:: Recorded information

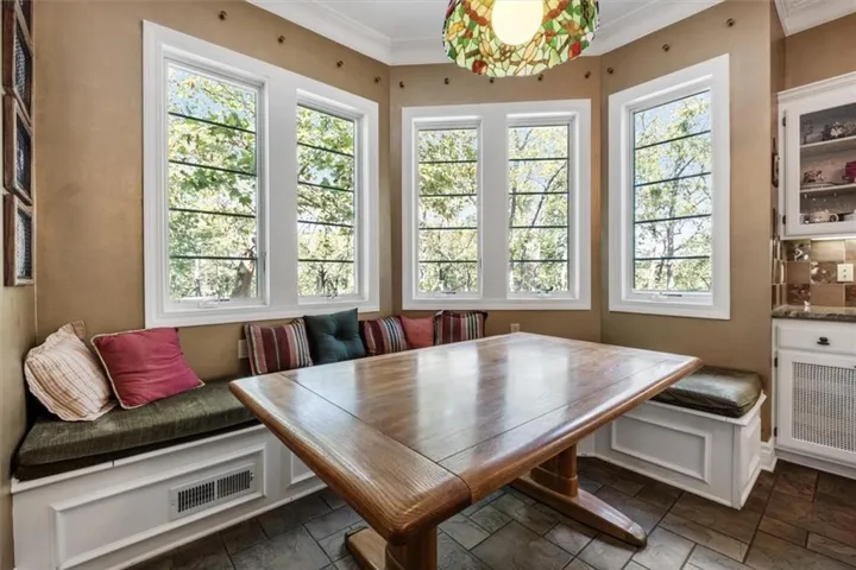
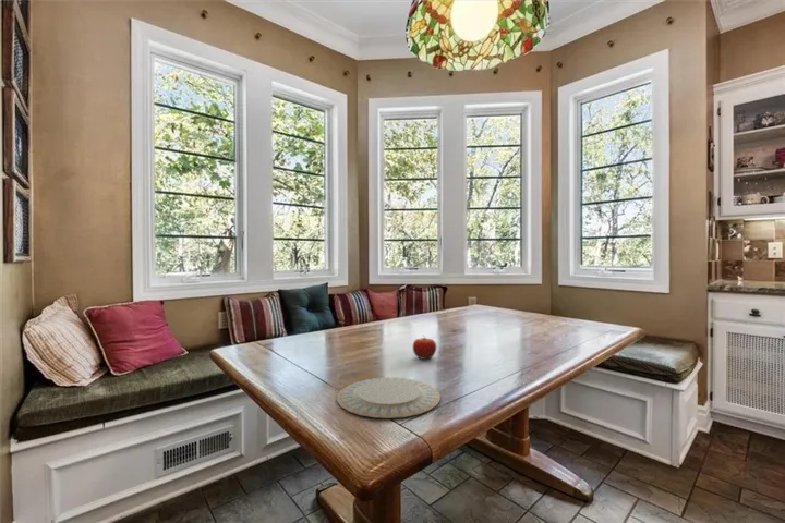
+ fruit [412,336,437,361]
+ chinaware [336,377,442,419]
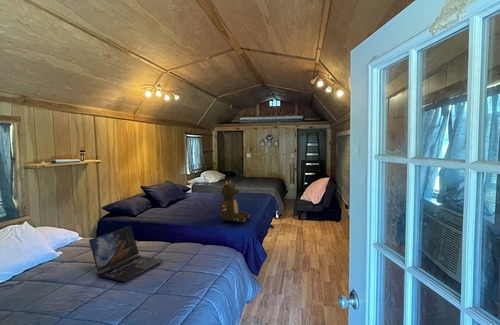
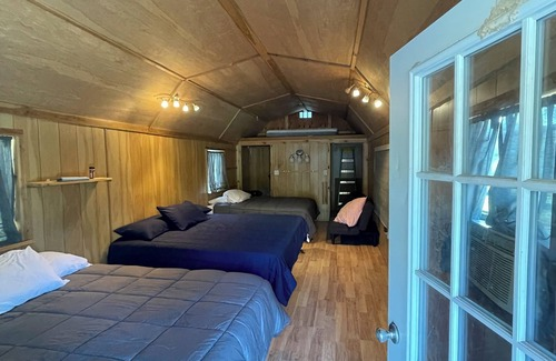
- laptop [88,225,164,283]
- teddy bear [219,178,250,224]
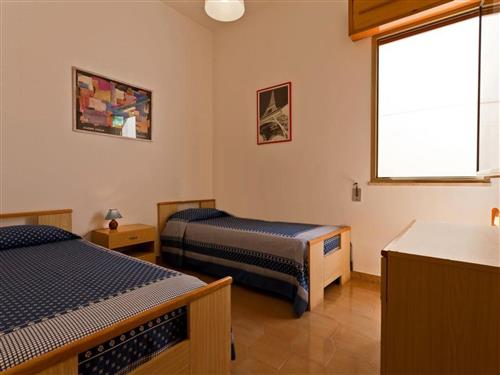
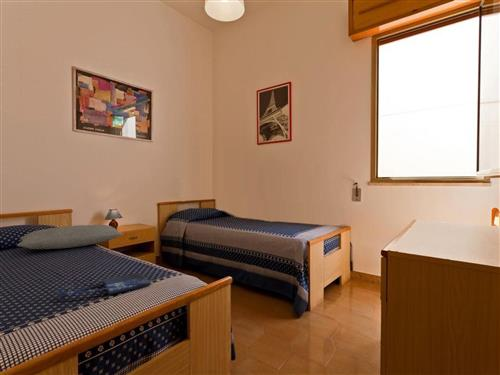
+ pillow [16,224,124,250]
+ shopping bag [56,273,152,302]
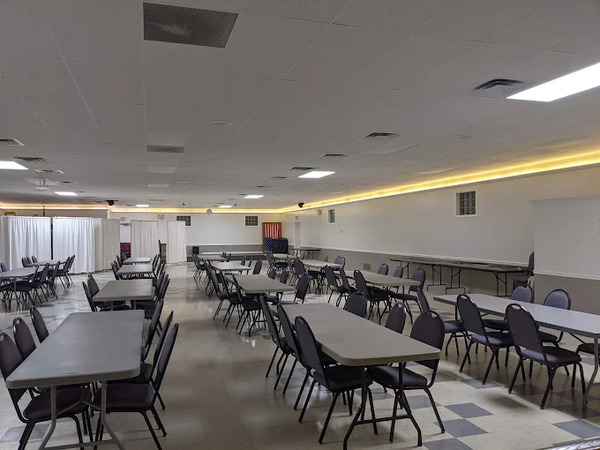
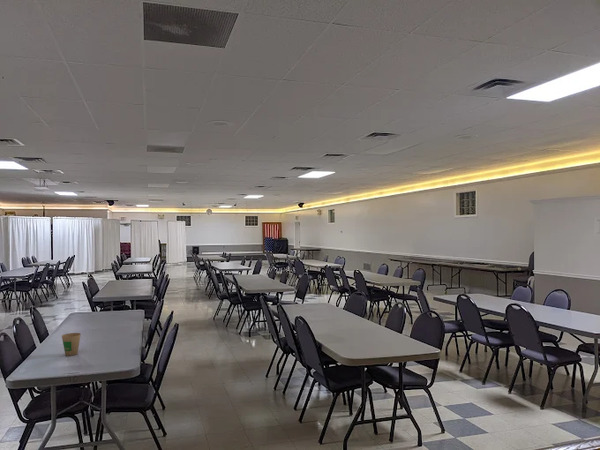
+ paper cup [61,332,82,357]
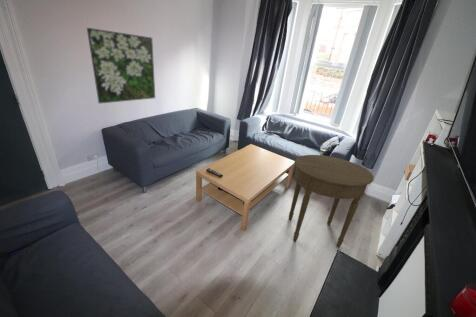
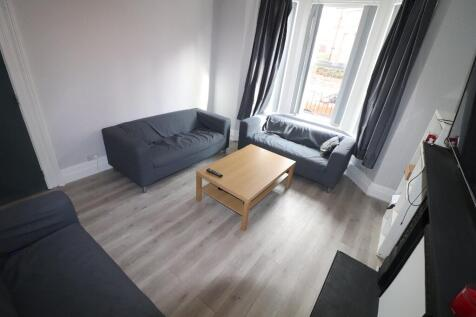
- side table [288,154,375,248]
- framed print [86,27,156,104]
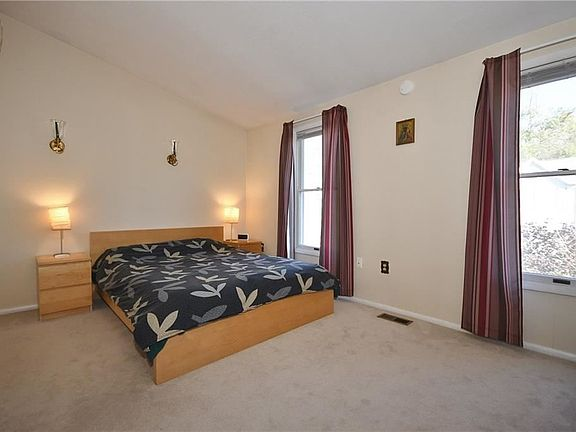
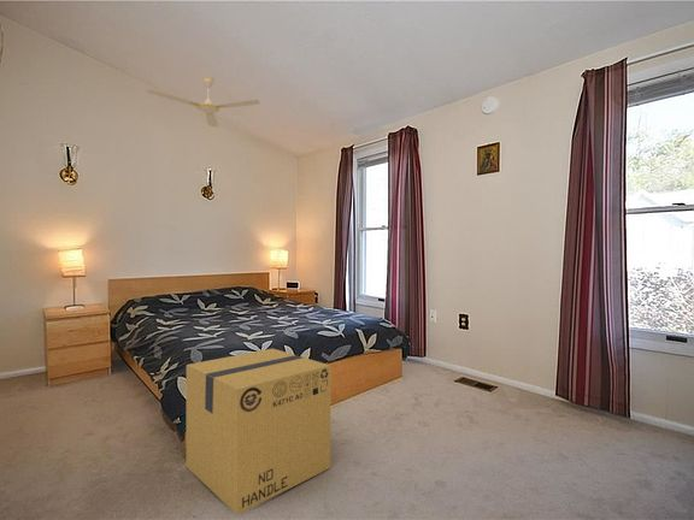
+ cardboard box [184,348,333,516]
+ ceiling fan [145,76,261,128]
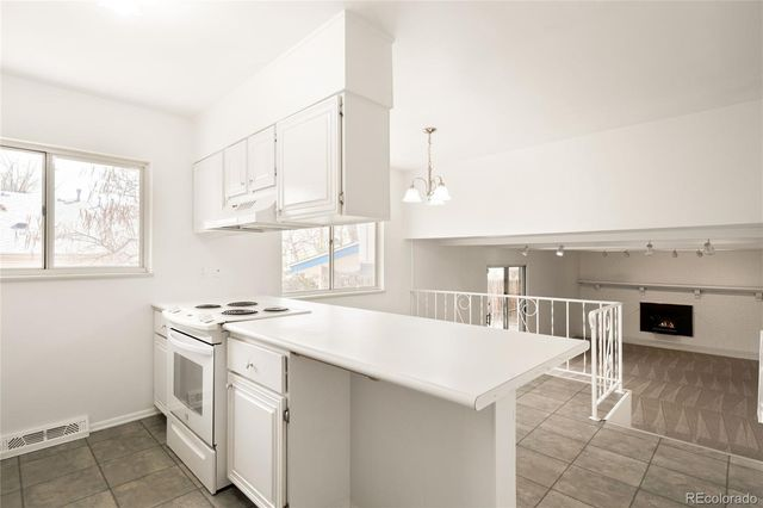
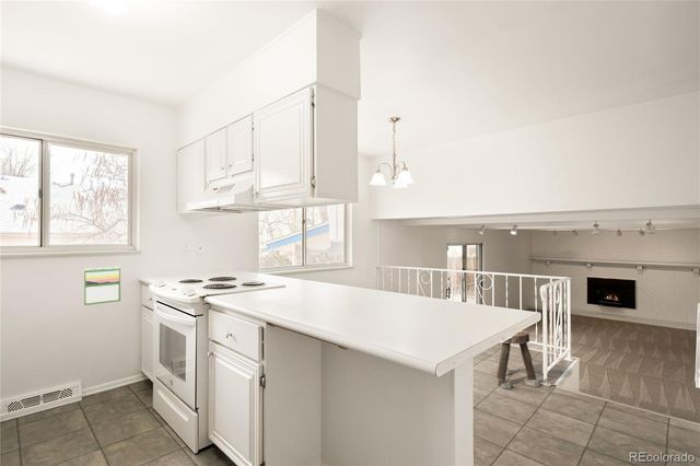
+ stool [495,330,540,391]
+ calendar [83,266,121,306]
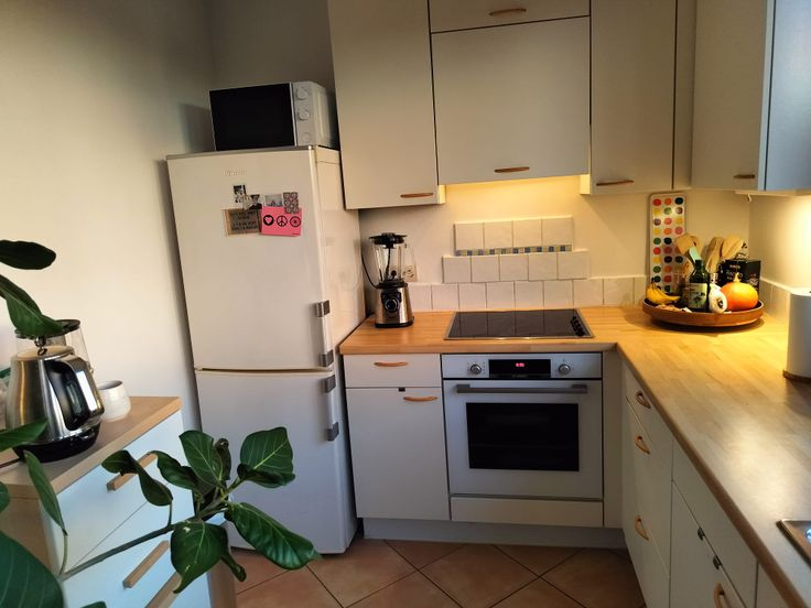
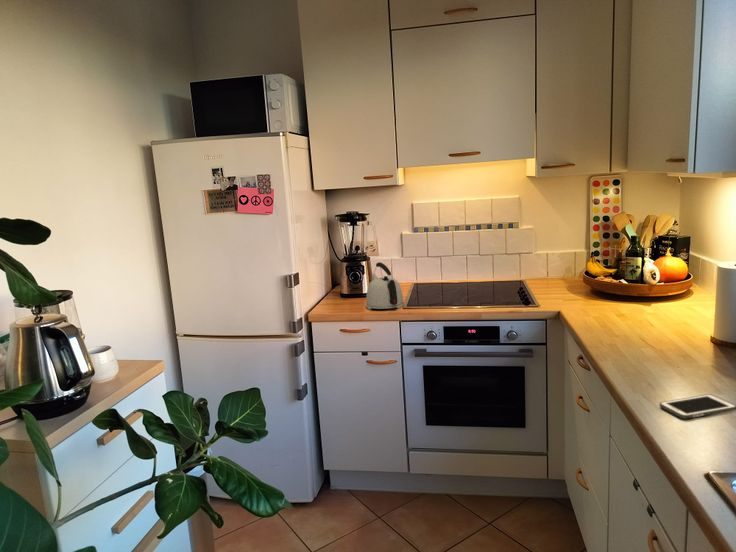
+ cell phone [659,393,736,420]
+ kettle [365,261,405,310]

::::

(Work request) Repeat, exactly and in full, all records above, but include no pictures.

(Task solution)
+ fruit [412,336,437,361]
+ chinaware [336,377,442,419]
- laptop [88,225,164,283]
- teddy bear [219,178,250,224]
+ pillow [16,224,124,250]
+ shopping bag [56,273,152,302]
+ paper cup [61,332,82,357]
- side table [288,154,375,248]
- framed print [86,27,156,104]
+ cardboard box [184,348,333,516]
+ ceiling fan [145,76,261,128]
+ stool [495,330,540,391]
+ calendar [83,266,121,306]
+ cell phone [659,393,736,420]
+ kettle [365,261,405,310]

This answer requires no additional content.